New England states to track (spy) on you across state lines

New England drivers who speed through toll plazas in neighboring states without paying are in for a rude surprise. you're being tracked!
Maine, Massachusetts and New Hampshire have agreed to crack down on their own residents who frequently blow off tolls in the other states. The three-year-old arrangement has yielded only modest amounts of money, but it is being hailed as a model for interstate cooperation as electronic tolling spreads across the country.
As is always the case its about money, if states & private companies can cash in while spying on motorists TO HELL WITH THE CONSTITUTION!
“It’s really an issue of fairness,” said Chris Waszczuk, administrator of the New Hampshire Department of Transportation’s bureau of turnpikes. “If we don’t have the capability to collect from the out-of-staters, it is going to be a huge problem,” he added.
Forty-two percent of the revenue collected on New Hampshire’s toll roads comes from out-of-state drivers, Waszczuk said. So far, New Hampshire has recovered more than $180,000 from the owners of 190 vehicles over the course of the program, which began in August 2011.
Part of the reason why the collection numbers are so small is because about 70 percent of vehicle owners will pay their missed tolls after getting one or two invoices. Once the state prevents motorists from renewing their registration, Waszczuk said, it collects 95 percent of what it is owed.
“It’s not in the millions,” Waszczuk said, but it “is important to remember that it creates the expectation among the travelers that they will pay.”
Tolling agencies are working to determine what information would have to be on a universal transponder that could work across the country, Gray said. If one is developed, he added, it would still take a while for agencies to deliver them to customers.
In other words a national tracking transponder, which will spy on your every movement!
The three cooperating New England states, though, all use the same E-ZPass system, so their transponders are compatible with each other. The enforcement agreement addresses a “higher level” of interoperability concerns than most agencies are wrestling with, Gray said.
E-ZPass spies on you everywhere you go, click here to read more.
The departments of motor vehicles, for example, provide motorists’ information to toll agencies in other states. They also enforce the sanctions on behalf of the outside agencies.
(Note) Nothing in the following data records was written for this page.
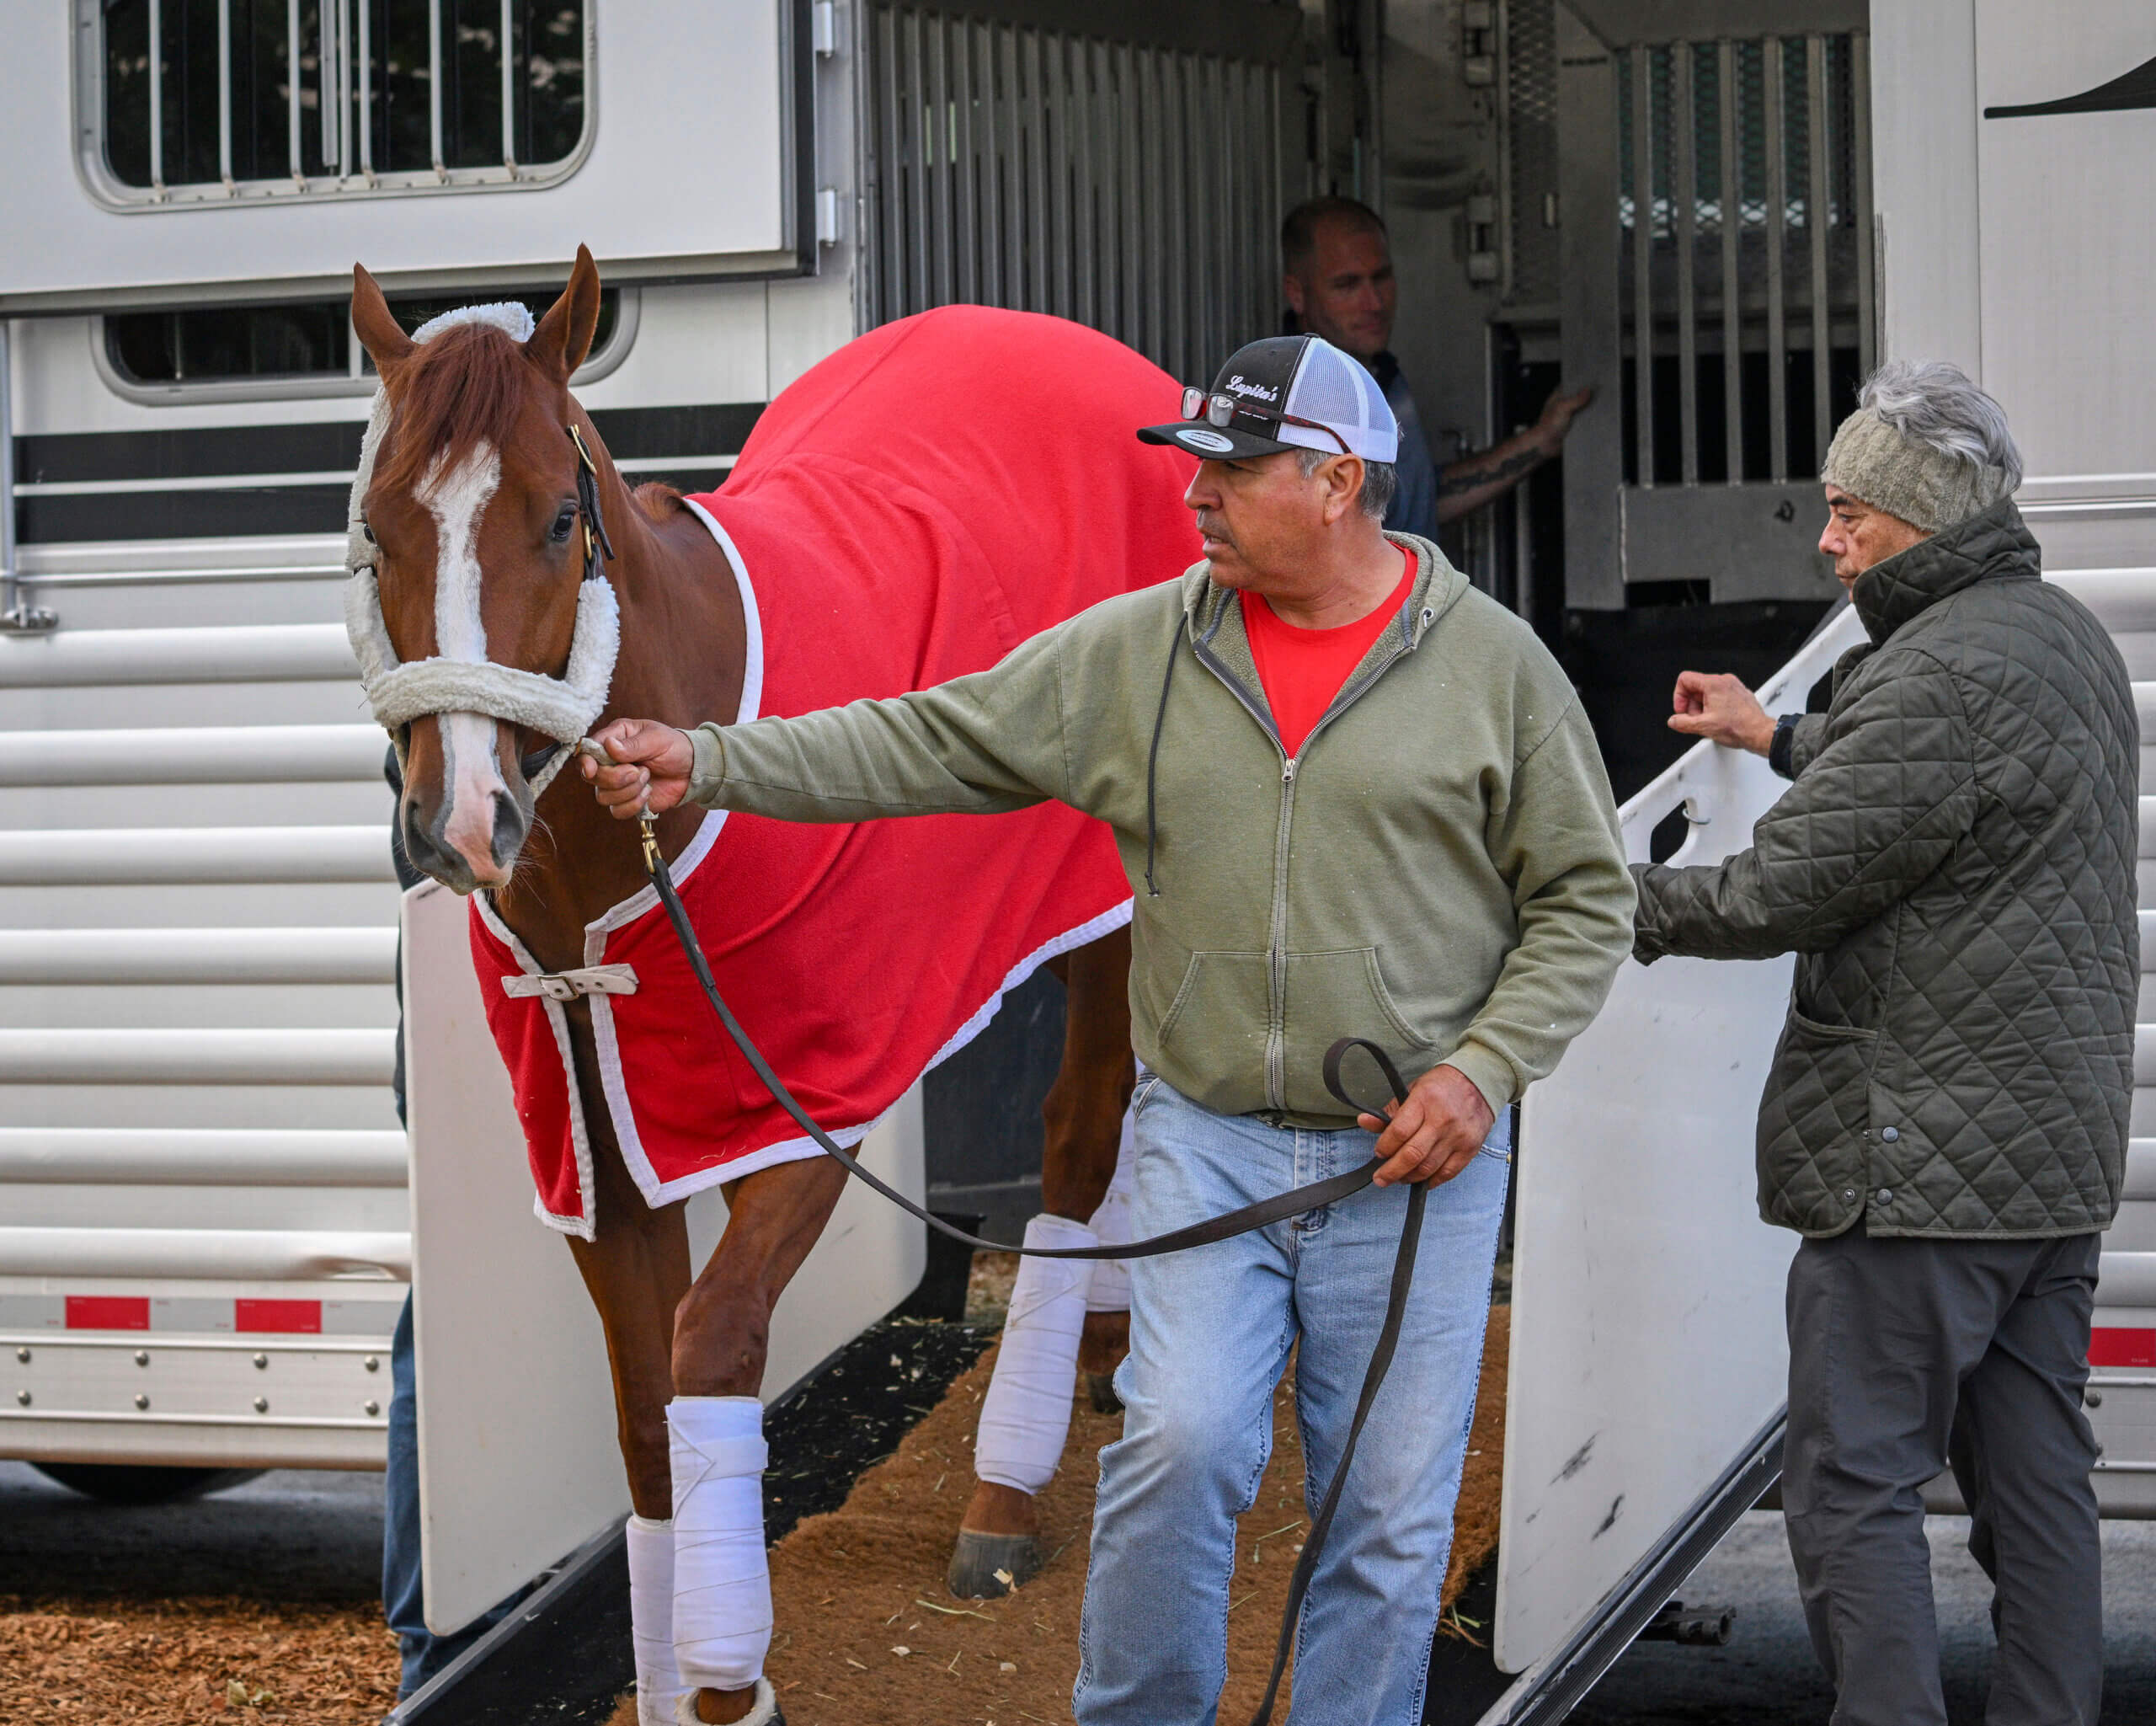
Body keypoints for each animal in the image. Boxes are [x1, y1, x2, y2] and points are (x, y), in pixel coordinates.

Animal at [353, 256, 1164, 1726]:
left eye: (561, 517)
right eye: (382, 533)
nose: (465, 820)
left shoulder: (798, 1114)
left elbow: (712, 1349)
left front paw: (726, 1679)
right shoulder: (602, 1146)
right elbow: (641, 1413)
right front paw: (677, 1679)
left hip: (1110, 901)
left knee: (1082, 1127)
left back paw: (1007, 1490)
That can be trickier than just sharing information, said Waszczuk. New Hampshire, for example, puts strict limits on its driver data to ensure it is not sold to third parties or turned over to collection agencies. The states had to develop processes to make sure those rules were followed, even after the New Hampshire records were shared with agencies from the other states.
The states also had to determine how vigorously to go after out-of-state toll violators.
Tolling agencies typically wait until a driver avoids multiple tolls before going after him or her. They want to make sure it is worth the effort, and they are wary of being overly punitive, because they don’t want to discourage drivers from using their facilities.
Under the New England agreements, the states agreed to use thresholds similar to the ones where the motorists live. For example, Maine will pursue New Hampshire residents who have missed 20 or more tolls. But it will go after Massachusetts motorists who have racked up $10 or more of tolls.